- **To-do item**: The full listing, exactly as written and with no images, is the expected output.

───── Supplied material ─────

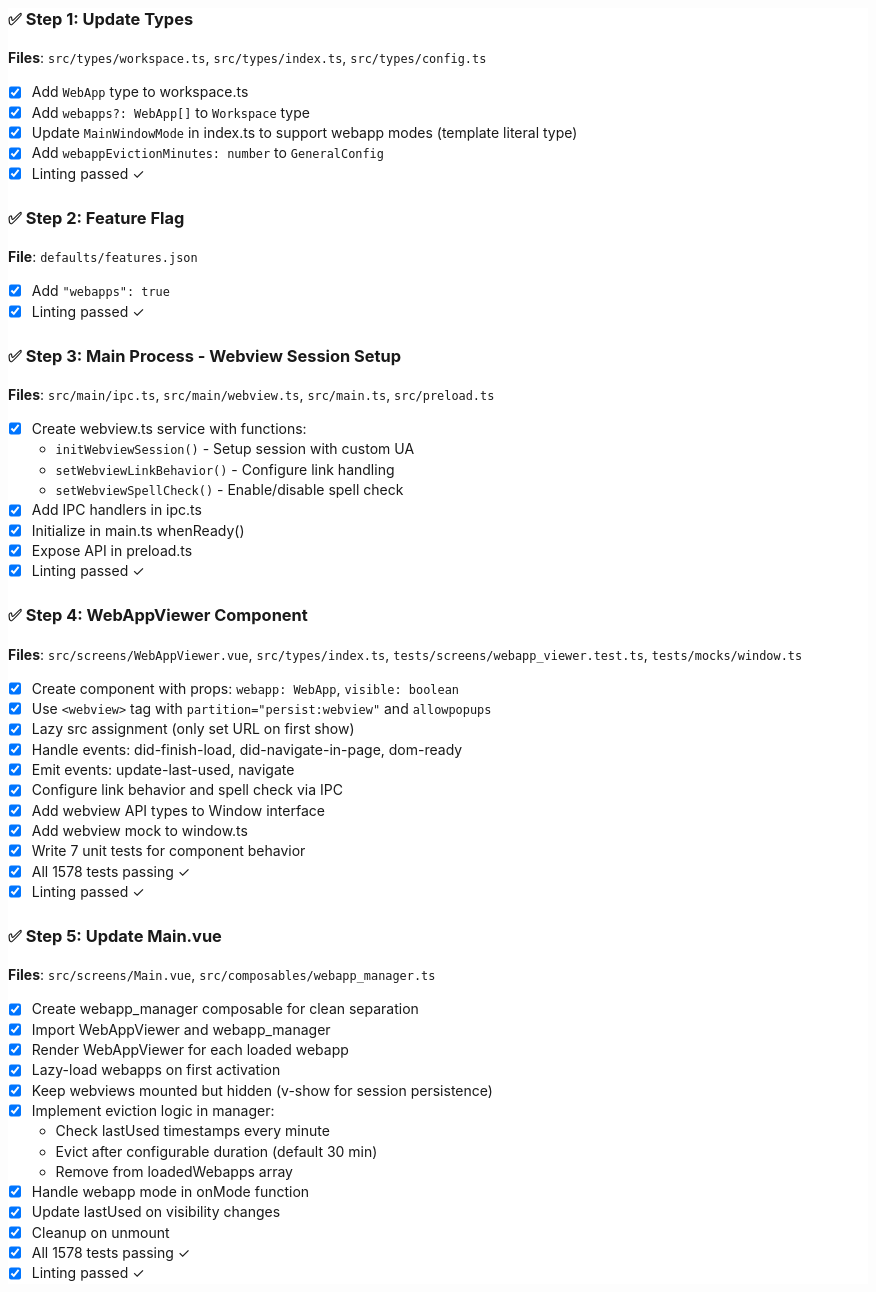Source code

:### ✅ Step 1: Update Types
**Files**: `src/types/workspace.ts`, `src/types/index.ts`, `src/types/config.ts`

- [x] Add `WebApp` type to workspace.ts
- [x] Add `webapps?: WebApp[]` to `Workspace` type
- [x] Update `MainWindowMode` in index.ts to support webapp modes (template literal type)
- [x] Add `webappEvictionMinutes: number` to `GeneralConfig`
- [x] Linting passed ✓

### ✅ Step 2: Feature Flag
**File**: `defaults/features.json`

- [x] Add `"webapps": true`
- [x] Linting passed ✓

### ✅ Step 3: Main Process - Webview Session Setup
**Files**: `src/main/ipc.ts`, `src/main/webview.ts`, `src/main.ts`, `src/preload.ts`

- [x] Create webview.ts service with functions:
  - `initWebviewSession()` - Setup session with custom UA
  - `setWebviewLinkBehavior()` - Configure link handling
  - `setWebviewSpellCheck()` - Enable/disable spell check
- [x] Add IPC handlers in ipc.ts
- [x] Initialize in main.ts whenReady()
- [x] Expose API in preload.ts
- [x] Linting passed ✓

### ✅ Step 4: WebAppViewer Component
**Files**: `src/screens/WebAppViewer.vue`, `src/types/index.ts`, `tests/screens/webapp_viewer.test.ts`, `tests/mocks/window.ts`

- [x] Create component with props: `webapp: WebApp`, `visible: boolean`
- [x] Use `<webview>` tag with `partition="persist:webview"` and `allowpopups`
- [x] Lazy src assignment (only set URL on first show)
- [x] Handle events: did-finish-load, did-navigate-in-page, dom-ready
- [x] Emit events: update-last-used, navigate
- [x] Configure link behavior and spell check via IPC
- [x] Add webview API types to Window interface
- [x] Add webview mock to window.ts
- [x] Write 7 unit tests for component behavior
- [x] All 1578 tests passing ✓
- [x] Linting passed ✓

### ✅ Step 5: Update Main.vue
**Files**: `src/screens/Main.vue`, `src/composables/webapp_manager.ts`

- [x] Create webapp_manager composable for clean separation
- [x] Import WebAppViewer and webapp_manager
- [x] Render WebAppViewer for each loaded webapp
- [x] Lazy-load webapps on first activation
- [x] Keep webviews mounted but hidden (v-show for session persistence)
- [x] Implement eviction logic in manager:
  - Check lastUsed timestamps every minute
  - Evict after configurable duration (default 30 min)
  - Remove from loadedWebapps array
- [x] Handle webapp mode in onMode function
- [x] Update lastUsed on visibility changes
- [x] Cleanup on unmount
- [x] All 1578 tests passing ✓
- [x] Linting passed ✓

─────

- **Exercise answer**:
Source code

:### ✅ Step 1: Update Types
**Files**: `src/types/workspace.ts`, `src/types/index.ts`, `src/types/config.ts`

- [x] Add `WebApp` type to workspace.ts
- [x] Add `webapps?: WebApp[]` to `Workspace` type
- [x] Update `MainWindowMode` in index.ts to support webapp modes (template literal type)
- [x] Add `webappEvictionMinutes: number` to `GeneralConfig`
- [x] Linting passed ✓

### ✅ Step 2: Feature Flag
**File**: `defaults/features.json`

- [x] Add `"webapps": true`
- [x] Linting passed ✓

### ✅ Step 3: Main Process - Webview Session Setup
**Files**: `src/main/ipc.ts`, `src/main/webview.ts`, `src/main.ts`, `src/preload.ts`

- [x] Create webview.ts service with functions:
  - `initWebviewSession()` - Setup session with custom UA
  - `setWebviewLinkBehavior()` - Configure link handling
  - `setWebviewSpellCheck()` - Enable/disable spell check
- [x] Add IPC handlers in ipc.ts
- [x] Initialize in main.ts whenReady()
- [x] Expose API in preload.ts
- [x] Linting passed ✓

### ✅ Step 4: WebAppViewer Component
**Files**: `src/screens/WebAppViewer.vue`, `src/types/index.ts`, `tests/screens/webapp_viewer.test.ts`, `tests/mocks/window.ts`

- [x] Create component with props: `webapp: WebApp`, `visible: boolean`
- [x] Use `<webview>` tag with `partition="persist:webview"` and `allowpopups`
- [x] Lazy src assignment (only set URL on first show)
- [x] Handle events: did-finish-load, did-navigate-in-page, dom-ready
- [x] Emit events: update-last-used, navigate
- [x] Configure link behavior and spell check via IPC
- [x] Add webview API types to Window interface
- [x] Add webview mock to window.ts
- [x] Write 7 unit tests for component behavior
- [x] All 1578 tests passing ✓
- [x] Linting passed ✓

### ✅ Step 5: Update Main.vue
**Files**: `src/screens/Main.vue`, `src/composables/webapp_manager.ts`

- [x] Create webapp_manager composable for clean separation
- [x] Import WebAppViewer and webapp_manager
- [x] Render WebAppViewer for each loaded webapp
- [x] Lazy-load webapps on first activation
- [x] Keep webviews mounted but hidden (v-show for session persistence)
- [x] Implement eviction logic in manager:
  - Check lastUsed timestamps every minute
  - Evict after configurable duration (default 30 min)
  - Remove from loadedWebapps array
- [x] Handle webapp mode in onMode function
- [x] Update lastUsed on visibility changes
- [x] Cleanup on unmount
- [x] All 1578 tests passing ✓
- [x] Linting passed ✓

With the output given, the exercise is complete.